Samui Wining & Dining
Veggie Treat

You don’t have to be a vegetarian to enjoy the vegetarian cuisine at Nora Buri Beach Resort.


14Nora Buri Beach Resort & Spa is one of the newest luxury resorts to open on Samui. Their 144 rooms, villas and suites are located on a spectacular hillside that rolls down to a secluded bay in the northern end of Chaweng. It overlooks the tiny island of Koh Matlang which you can walk out to when the tide is low.


Sitting proudly beside the beach is their stunning restaurant The Barge. It’s so called because its shape is based on old rice barges that used to frequent the island long before became a tourist destination. Built on three levels the ground floor houses ‘The Barge Fine-Dining’ restaurant, ‘The Barge Lounge’ is on the second floor and ‘The Barge Rice & Terrace’, which focuses on Thai cuisine, is on the third floor.


Since opening, Executive Chef Surachai, and his team have gained a reputation for innovative dishes that combine classic recipes with modern cooking techniques and presentation. And vegetarians will be pleased to know that they haven’t been forgotten. Whether you’re in the mood for Thai or International flavours you’ll find them here. Let’s start at the top as it were with Chef Surachai’s recommendations for a three-course Thai vegetarian meal.


First we have the appetizer – Poh pia pak tord – deep-fried vegetable spring rolls served with plum sauce. Spring rolls are a classic Asian starter and frying them gives a crispy bite. Dipped in a sweet and sour plum sauce they’re the perfect beginning to a Thai meal.


Follow that with one of the most popular main course dishes in the country – Gaeng kiaw waan pak ruam – green curry with mixed vegetables. The name ‘green’ derives from the colour of the dish and they tend to be as hot as red curries, however, green curries, regardless of heat, have a definite and desired sweetness that’s not usually associated with red curries. Ingredients in the sauce include: coconut milk, green curry paste, aubergine, sugar, soy sauce, kaffir lime leaves and Thai basil. Its consistency varies depending on the amount of coconut milk that’s used and the last two ingredients are usually added at the end of the cooking process for fragrance.

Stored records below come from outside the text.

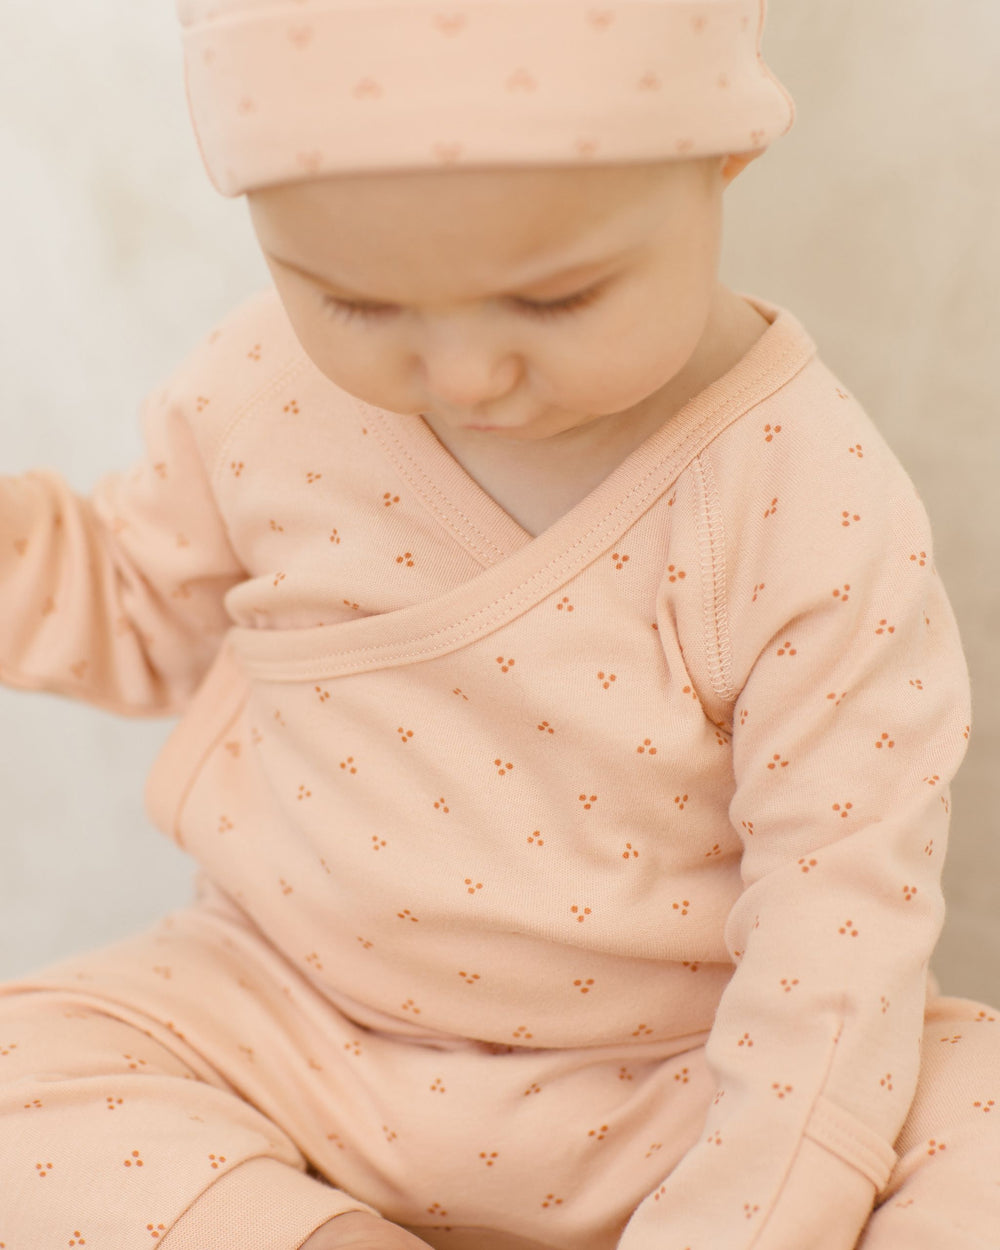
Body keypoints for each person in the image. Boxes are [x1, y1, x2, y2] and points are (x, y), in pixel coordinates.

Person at [1, 2, 997, 1248]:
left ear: (725, 152)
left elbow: (836, 922)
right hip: (294, 1023)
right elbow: (126, 603)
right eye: (355, 303)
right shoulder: (260, 391)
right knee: (22, 1078)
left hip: (676, 1076)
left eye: (556, 299)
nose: (466, 375)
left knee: (970, 1123)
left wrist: (742, 1213)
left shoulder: (803, 496)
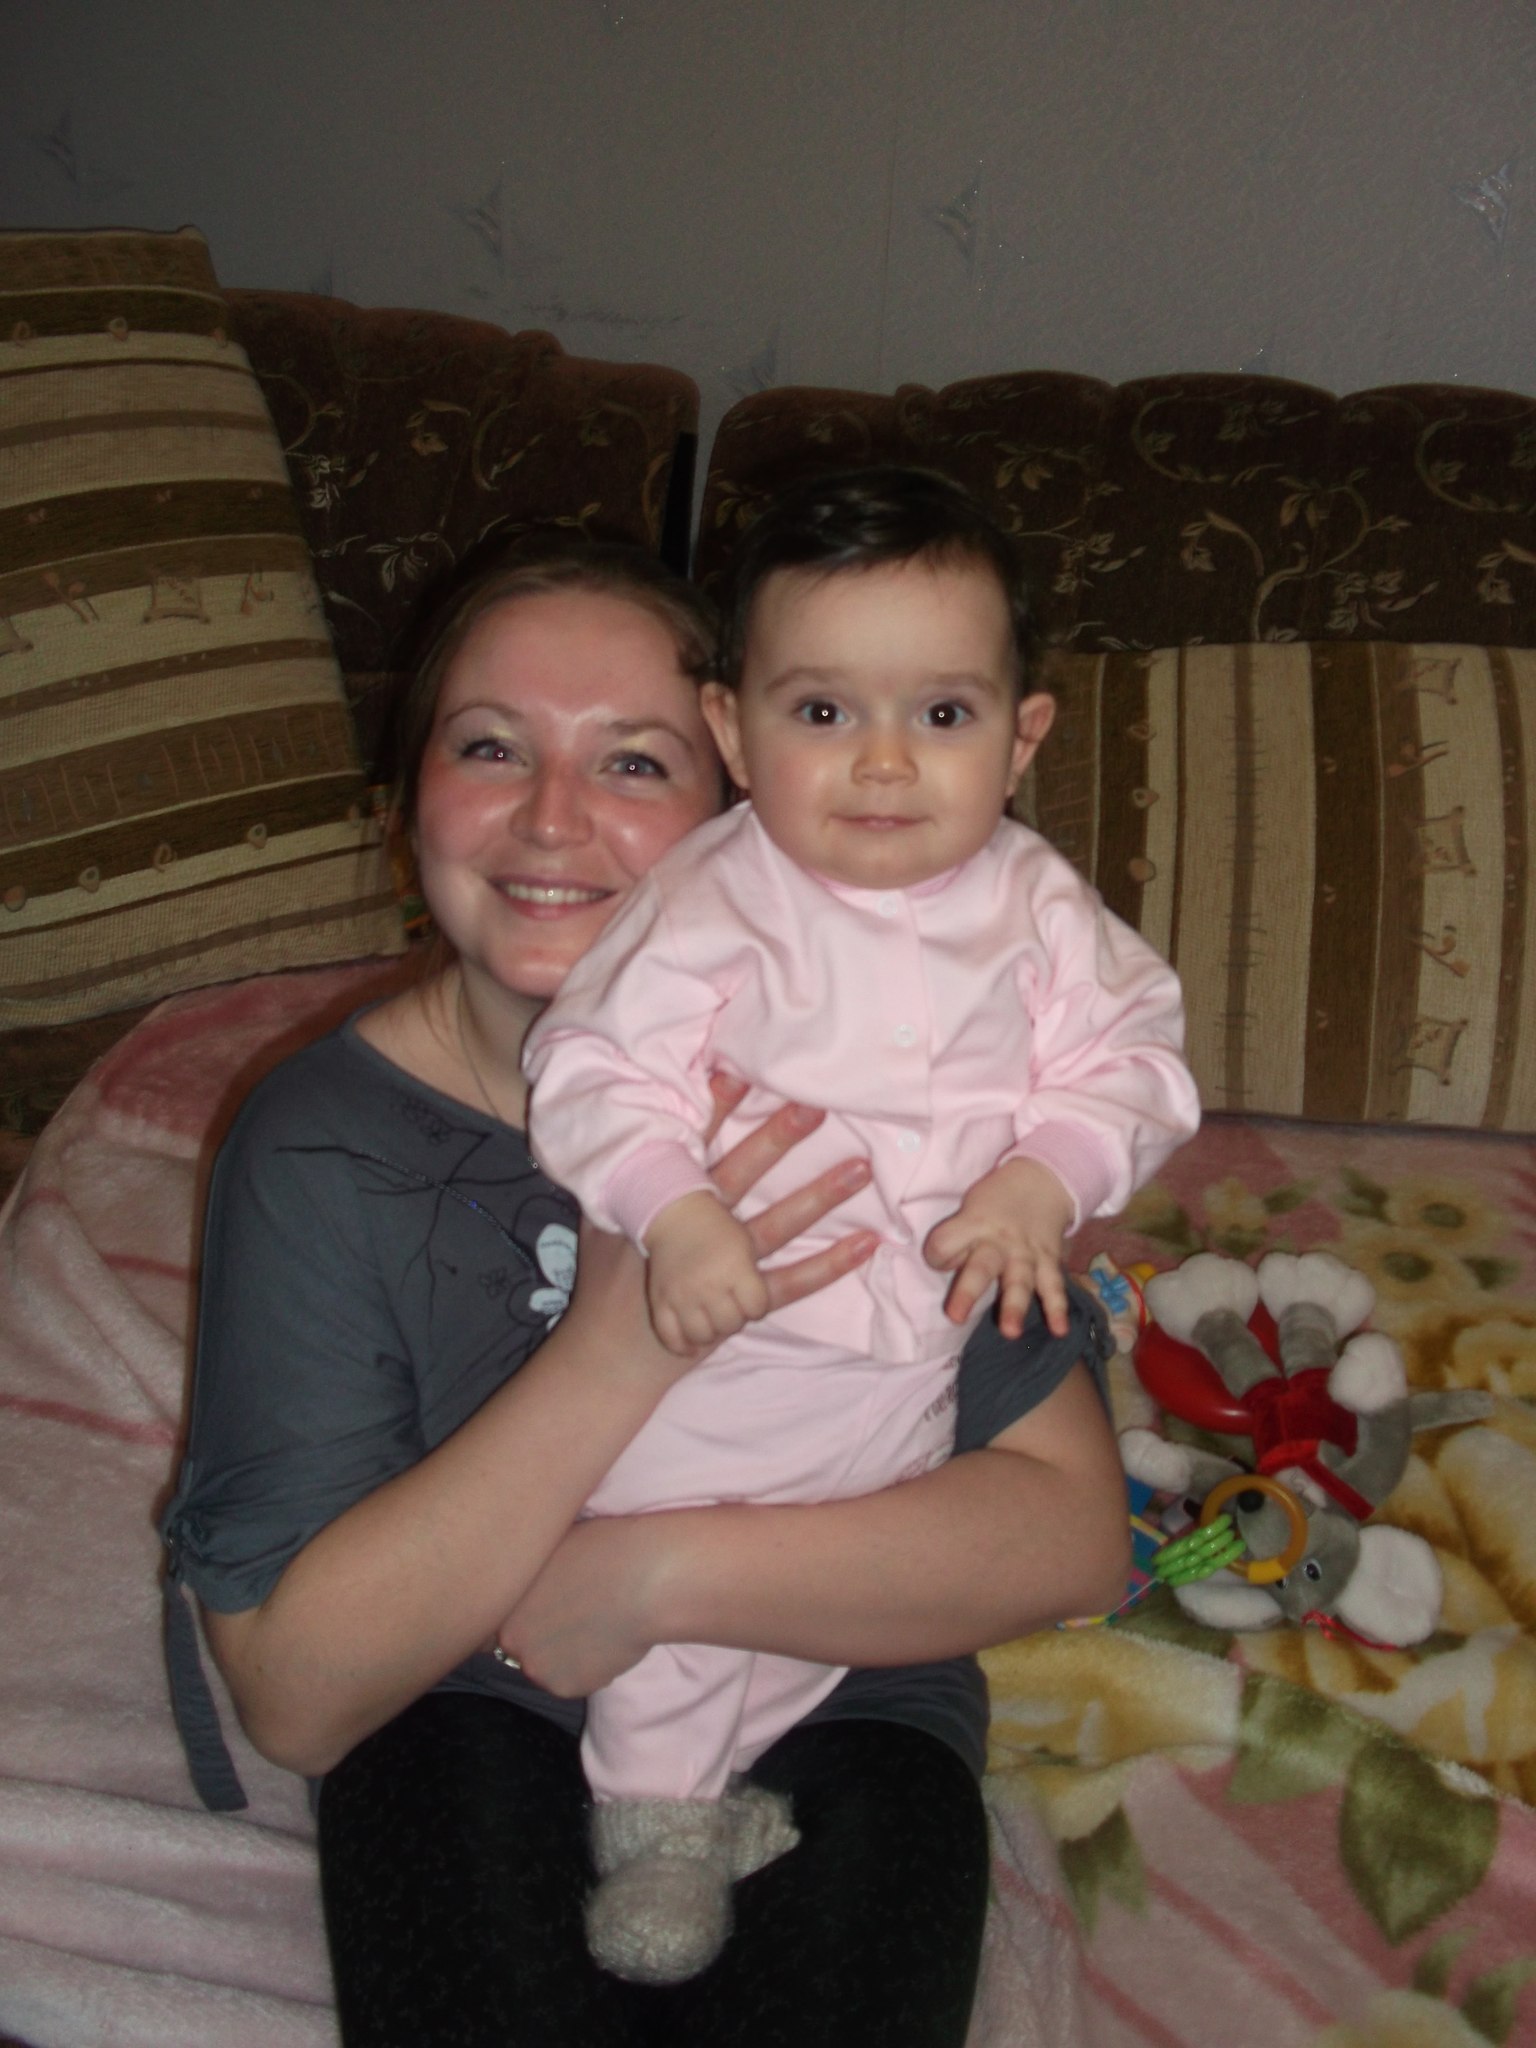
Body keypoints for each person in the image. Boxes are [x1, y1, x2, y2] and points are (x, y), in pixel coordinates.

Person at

Then you can round off your meal with a traditional dessert – Fak thong sang-ka-ya – pumpkin custard with coconut cream.

Down on the ground floor you can sit right by the beach and simply take in the view as you savour some classic French and Italian inspired vegetarian creations from The Barge’s International menu. Again, here are some of Chef Surachai’s suggestions.


For an appetizer, there’s the Old-fashioned French Onion Soup served with cheese bread. French onion soup has ancient origins but the modern version appeared in 18th century restaurants in France. Caramelization of the onions is the key to its success and they are cooked slowly until the melting sugars approach burning temperature, becoming brown. Some recipes suggest half an hour of cooking time, but many chefs allow for hours of cooking to bring out the complex flavours of the onions’ sugars. Sweating the onions to draw out the liquid is an important step and this can be accomplished by tossing the onions in butter or olive oil, adding salt, and then covering the pot and letting the onions cook over a very low heat. The salt and heat draw the liquid out of the onions and in the final stages of cooking cognac or sherry is often used to enhance the caramelized onion flavour and to deglaze the pan.


And a light, low-fat and flavoursome Italian-inspired vegetarian main course of Spinach and Ricotta Roll baked with a broccoli sauce should set you up nicely for a wonderful classic dessert – Cherries Jubilee.


It gets its name because Escoffier, who headed the kitchen at London’s Savoy Hotel in the late-19th century, created it for the ‘Golden Jubilee’ 50th-anniversary celebration of Queen Victoria in 1887. The beloved monarch was known to adore cherries, so Escoffier elaborated on a long-held European tradition of preserving cherries with sugar and brandy, instead simmering the fresh fruit in syrup and then thickening the juices with arrowroot. He presented the cherries with the final flourish of a splash of liquor, showily ignited at the table. He immortalized the recipe in his cookbook ‘Le Guide Culinaire’, published in 1903, where it appeared as ‘Cerises Jubilee’. His original version lacked the vanilla ice-cream over which Escoffier himself later ladled the flaming cherries in his restaurant. Served this way, Cherries Jubilee became a staple of tableside cooking in good restaurants for more than half a century. And it’s a welcome addition to any serious menu today.


Vegetarian dishes aren’t the sole preserve of non-meat or fish eaters and any dish that is well prepared and presented deserves respect. The Barge is a wonderful location to enjoy a meal and either of the three-course meals will only cost around 550++ baht per person, which is incredible value-for-money in a fine-dining restaurant.